Londoners hit by a 48-hour Tube strike are being encouraged to taxi-share to keep the city moving. It's an idea that makes sense on any day of the year - but can the notoriously reticent British really take it to heart? If Waterloo station is a hive of frenzied activity most weekday mornings, at rush hour on Wednesday it's full to bursting point. Outside this London rail terminus three taxi marshals in bright yellow vests are handing coloured cards to passengers joining a steadily growing queue. Welcome to taxi-sharing, British style. A two-day strike by Underground drivers has prompted this experiment in communal cab travel.
Cheaper fares The black cabs are taking up to five passengers per trip - compared with the average of 1.5 - and the more efficient use of capacity means more efficient queues. The scheme is also running at London's other major rail termini on both strike days. The system promises fares per head of around a third of the metered price, not to mention less noise, disruption, congestion and pollution. Even the cabbies themselves will gain, according to Transport for London, because the total charge per journey will be higher once the individual fares are added together. And they'll still be busy.

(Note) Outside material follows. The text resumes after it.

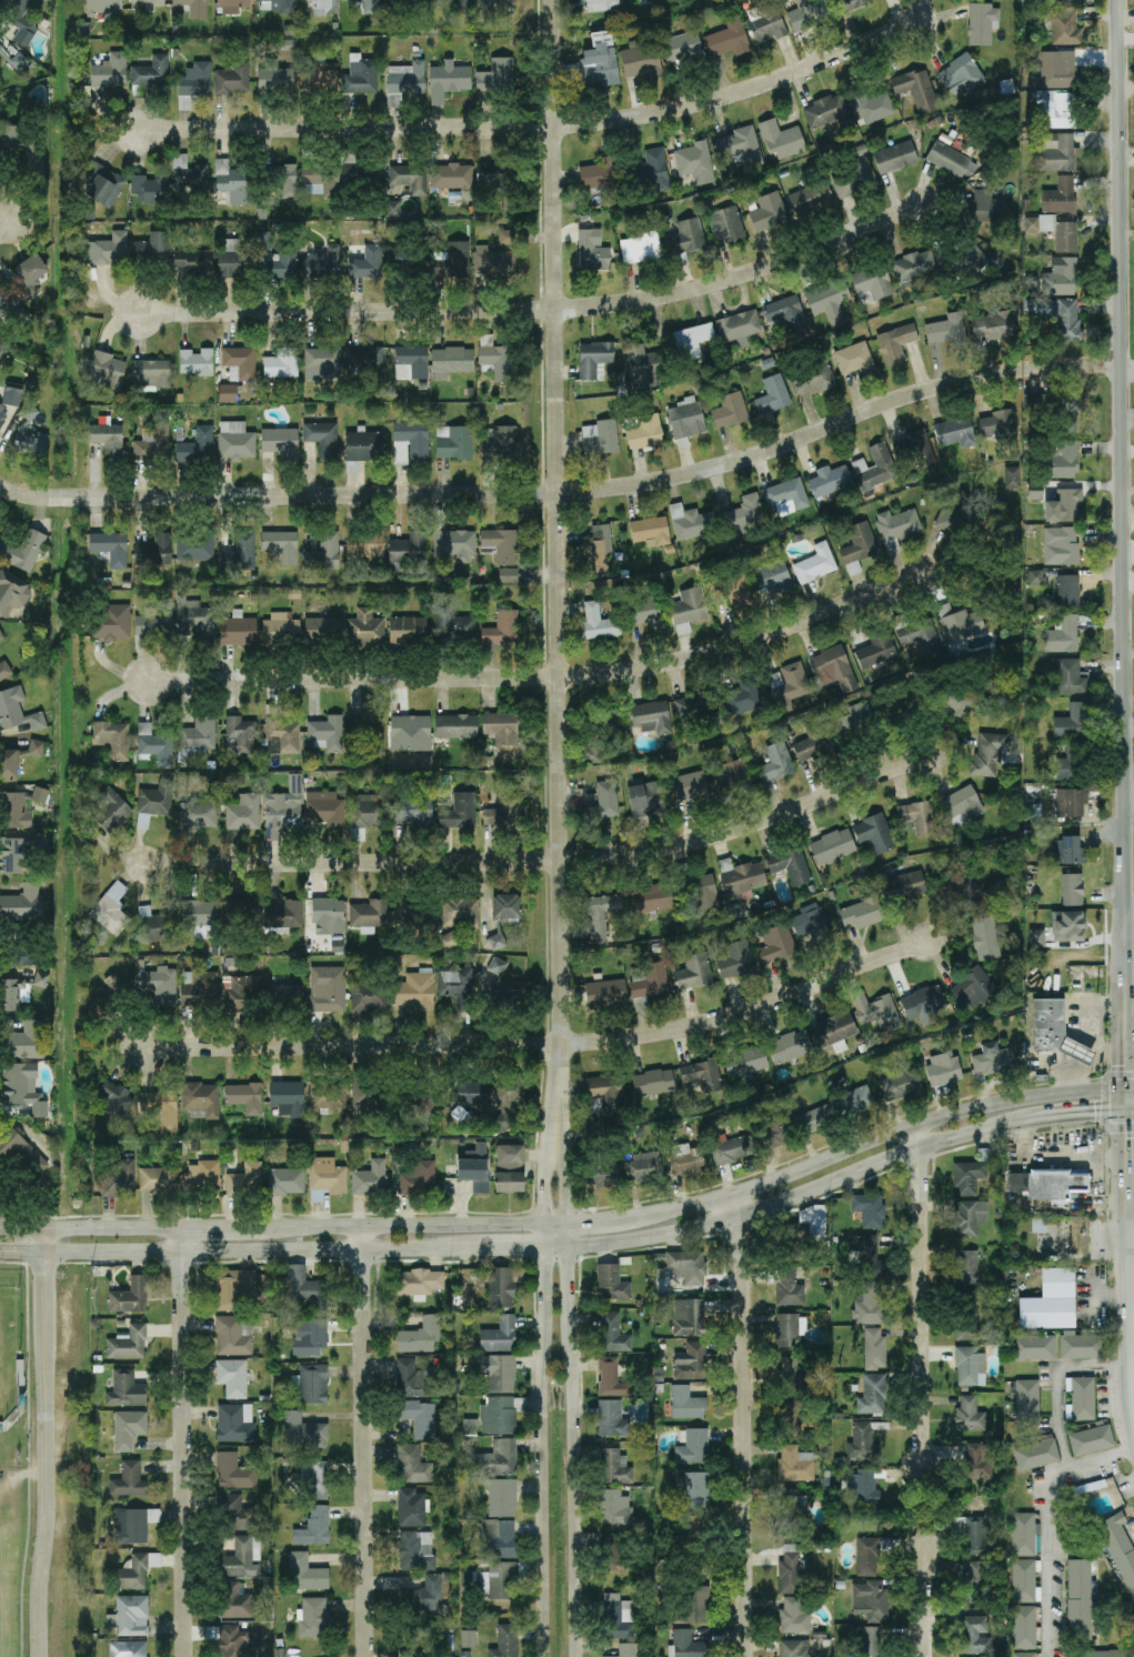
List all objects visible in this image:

But there's a strange thing. People seem prepared to abide by organised taxi-sharing on a day of crisis, but left to their own devices on a normal day they seem to have qualms. You can see it every time you step off a plane or a train and meander to a busy taxi rank. No matter how long the wait, or how expensive the taxis, you will see single people getting into five-seat taxis and heading off on their own. How good it would be if people could just co-ordinate. If the businessman, the two older ladies, the schoolchild and the dreadlocked traveller are all going to the Comfort Inn in the city centre, why not all go together? So, what's stopping them?

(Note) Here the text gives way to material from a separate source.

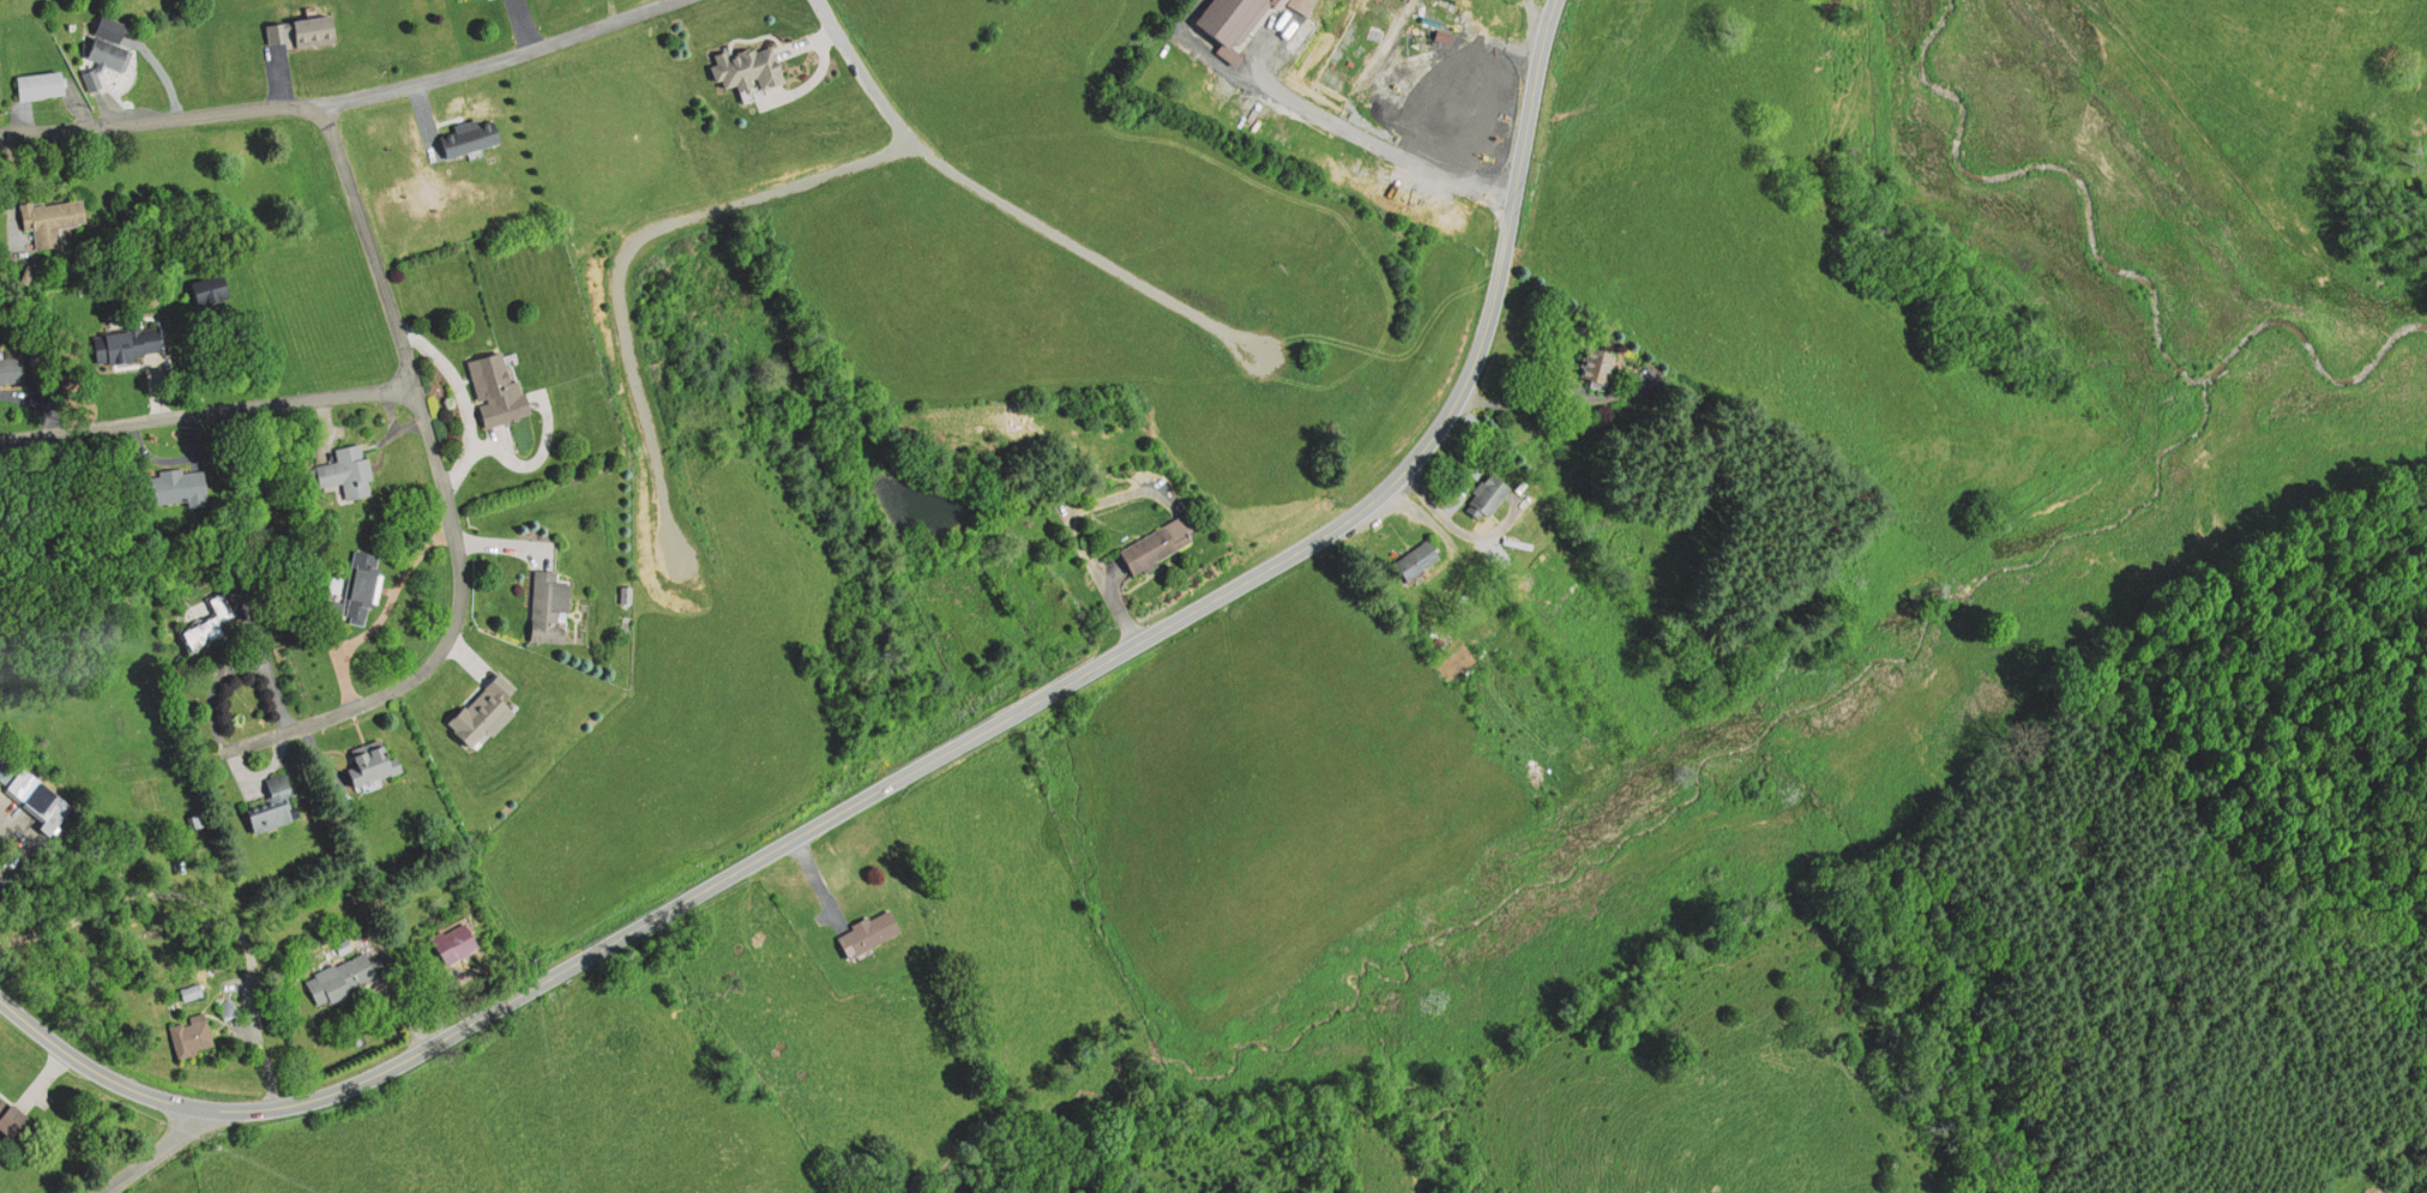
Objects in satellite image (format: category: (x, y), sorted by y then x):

Simon Fanshawe, author of The Done Thing, a book about modern manners, says the idea will only be embraced outside times of crisis if there are authority figures organising it. "We're emotionally stunted as a country, we're hopelessly buttoned up and get embarrassed if people talk to us half the time," he says. "There is a very peculiar shyness among the British middle class, I mean if you catch someone's eye on a Tube, people blush. People like rules of engagement, when there aren't rules... we don't know what to do." Discomfort of strangers Without being told to share by someone in charge, many people will revert to a natural setting of not feeling entirely comfortable. Jo Bryant, etiquette adviser, says the value people put on their privacy should not be underestimated. "Because taxis are that bit more expensive, people see it as almost paying for the privilege of someone taking you from A to B without having to interact with other people like on a bus or train," she says. "Because we're a bit more reserved, sharing can be quite a shock to the system."
But of course travel to many places in the world and taxi-sharing is the norm, for both economic and cultural reasons. In New York this autumn, 1,000 new "share cabs" will take to the streets with their destinations clearly displayed, allowing passengers heading in the same direction to hail them. Organisers claim everyone will get a 50% fare discount as long as there is more than one passenger. And go to Greece and you will have to get used to taxisharing. Drivers will stop to pick up additional passengers who shout out where they're going. In the UK, that might seem a bit forward.